The prediction task in the first set of experiments is to learn models which accurately determine whether a given individual has PD based upon brief smartphone recordings of the person’s voice. The ‘US cohort’ dataset  used in these experiments:
- is composed of 195 (de-identified) voice recordings for 31 individuals, 23 of whom have PD, with most recordings lasting for a few seconds; each voice recording is described by 22 features expected to be PD-relevant [10,25], including
- 16 standard ‘statistical’ attributes (e.g. mean/maximum/minimum fundamental frequency, variation of fundamental frequency and signal amplitude, signal-to-noise ratio) – see  for details;
- 6 information-theoretic/complexity measures (e.g. fractal dimension, pitch entropy, dynamical complexity) – see  for details;
- contains recordings of PD patients in the early stages of the disease – for example, 26% have little or no functional disability (stage ≤ 1.5 on the Hoehn/Yahr scale ) and 35% have been diagnosed for ≤ 2yr;
- includes a label for each patient, ‘PD’ or ‘healthy’, assigned by PD specialists based upon thorough clinical ex-amination (see  for details).
Predictive performance is measured with area under the ROC curve (AUC), estimated through leave-one-out cross-validation (together with statistical significance of performance differences ). Quantitative assessment of the ac-curacy of Algorithm I+FLL is facilitated through comparison with two state-of-the-art benchmark models as well as two simplified version of the algorithm. The five PD-detection strategies implemented in the experiment are:
- ‘I+FLL’: Algorithm I+FLL deployed with all 22 physiological features (see above and ), where preliminary predictions are made with an RF classifier trained on DL, prediction refinement is based upon two feature labels with initial estimates u0,increased_pitch_entropy = +1, u0,increased_signal/noise = −1, and β1 = β2 = β3 = 0.3;
- ‘I+FLL-statistical’: Algorithm I+FLL as above but using only 16 voice statistics as features (e.g. mean fundamental frequency, signal/noise ratio) ;
- ‘I+FLL-information-theoretic’: Algorithm I+FLL as above but using only 6 information-theoretic and complexity quantities as features (e.g. pitch-entropy, fractal dimension of voice signal embedding) ;
- ‘little’: state-of-the-art PD detection model built with an SVM classifier and extensive feature engineering ;
- ‘psorakis’: relevance vector machine with sophisticated basis function and training sample selection .

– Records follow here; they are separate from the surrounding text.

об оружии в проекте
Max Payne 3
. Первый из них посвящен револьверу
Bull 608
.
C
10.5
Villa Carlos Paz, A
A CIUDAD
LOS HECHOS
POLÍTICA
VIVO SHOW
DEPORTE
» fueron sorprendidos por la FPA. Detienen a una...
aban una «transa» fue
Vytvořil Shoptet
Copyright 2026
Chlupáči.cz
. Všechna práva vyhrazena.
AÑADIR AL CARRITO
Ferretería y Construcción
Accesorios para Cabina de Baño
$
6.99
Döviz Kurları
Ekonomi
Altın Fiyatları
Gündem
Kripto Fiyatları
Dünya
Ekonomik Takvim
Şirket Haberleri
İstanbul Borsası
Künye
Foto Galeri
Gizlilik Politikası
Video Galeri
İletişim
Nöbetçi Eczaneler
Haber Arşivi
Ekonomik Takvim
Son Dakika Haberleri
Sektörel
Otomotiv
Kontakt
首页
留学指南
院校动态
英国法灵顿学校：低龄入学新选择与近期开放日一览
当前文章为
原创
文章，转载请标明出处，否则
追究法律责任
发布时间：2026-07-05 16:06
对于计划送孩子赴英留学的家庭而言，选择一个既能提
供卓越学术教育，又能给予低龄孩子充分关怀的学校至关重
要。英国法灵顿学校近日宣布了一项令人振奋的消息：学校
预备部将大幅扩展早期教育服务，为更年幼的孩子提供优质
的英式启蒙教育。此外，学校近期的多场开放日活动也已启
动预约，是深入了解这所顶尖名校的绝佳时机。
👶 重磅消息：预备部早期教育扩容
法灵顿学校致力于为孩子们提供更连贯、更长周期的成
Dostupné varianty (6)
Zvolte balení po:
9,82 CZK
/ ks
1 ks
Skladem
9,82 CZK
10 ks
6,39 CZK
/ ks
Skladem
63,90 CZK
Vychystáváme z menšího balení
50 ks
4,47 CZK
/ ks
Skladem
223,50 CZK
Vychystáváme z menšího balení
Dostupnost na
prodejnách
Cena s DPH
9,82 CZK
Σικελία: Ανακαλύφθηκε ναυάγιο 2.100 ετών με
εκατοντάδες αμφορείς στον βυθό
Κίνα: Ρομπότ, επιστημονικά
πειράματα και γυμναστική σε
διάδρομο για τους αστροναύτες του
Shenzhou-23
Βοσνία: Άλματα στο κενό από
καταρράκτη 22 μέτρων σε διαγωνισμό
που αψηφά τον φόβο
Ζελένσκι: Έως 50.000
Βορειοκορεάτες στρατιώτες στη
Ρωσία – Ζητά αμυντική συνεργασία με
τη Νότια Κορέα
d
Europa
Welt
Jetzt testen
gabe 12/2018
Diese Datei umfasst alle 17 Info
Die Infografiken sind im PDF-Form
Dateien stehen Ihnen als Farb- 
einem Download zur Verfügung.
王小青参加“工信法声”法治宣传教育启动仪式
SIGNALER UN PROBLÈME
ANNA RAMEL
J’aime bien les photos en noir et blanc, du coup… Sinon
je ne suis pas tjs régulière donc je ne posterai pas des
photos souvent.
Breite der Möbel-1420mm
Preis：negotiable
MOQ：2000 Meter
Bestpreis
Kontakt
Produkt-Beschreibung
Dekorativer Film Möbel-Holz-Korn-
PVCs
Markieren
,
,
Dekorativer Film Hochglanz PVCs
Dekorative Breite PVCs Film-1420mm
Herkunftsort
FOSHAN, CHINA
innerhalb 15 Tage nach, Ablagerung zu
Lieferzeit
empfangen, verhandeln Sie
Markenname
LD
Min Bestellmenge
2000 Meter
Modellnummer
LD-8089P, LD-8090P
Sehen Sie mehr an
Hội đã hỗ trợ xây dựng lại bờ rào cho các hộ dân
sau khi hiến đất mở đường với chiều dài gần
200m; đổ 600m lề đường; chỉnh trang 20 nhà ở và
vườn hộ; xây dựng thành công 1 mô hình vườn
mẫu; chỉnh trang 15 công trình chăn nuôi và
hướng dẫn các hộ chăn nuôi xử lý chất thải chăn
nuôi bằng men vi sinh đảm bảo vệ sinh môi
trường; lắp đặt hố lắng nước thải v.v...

Tests of standard learning methodologies (traditional SVMs, logistic regression)  for this task suggest these per-form poorly, likely because the training dataset is small.
Results of the ‘US cohort’ PD-detection experiment are shown in Figure 9. It is seen that a prediction model learned using Algorithm I+FLL (cyan bar) significantly outperforms all benchmark models (AUC = 0.985 with p < 0.01 for AUC differences). Notice that the sets of statistical and information-theoretic/complexity features are predictive on their own and complementary when combined.
We also compared the PD-detection accuracy of Algorithm I+FLL, which requires only passive smartphone data, to that of high-quality PD-screening questionnaires. PD-screening tools evaluated in this test include NMS-Quest  and Tele-Quest , and ground-truth PD labels reflect diagnoses made by PD specialists based upon thorough clinical examination. Because [35,36] report sensitivity and specificity , rather than AUC, those are also used here. The results of the study are:
- Algorithm I+FLL: sensitivity = 0.945, specificity = 0.960;
- NMS-Quest : sensitivity = 0.718, specificity = 0.885;
- Tele-Quest : sensitivity = 0.890, specificity = 0.880.
Thus Algorithm I+FLL, processing only smartphone data, achieves better screening accuracy than labor-intensive, clinically-validated PD questionnaires.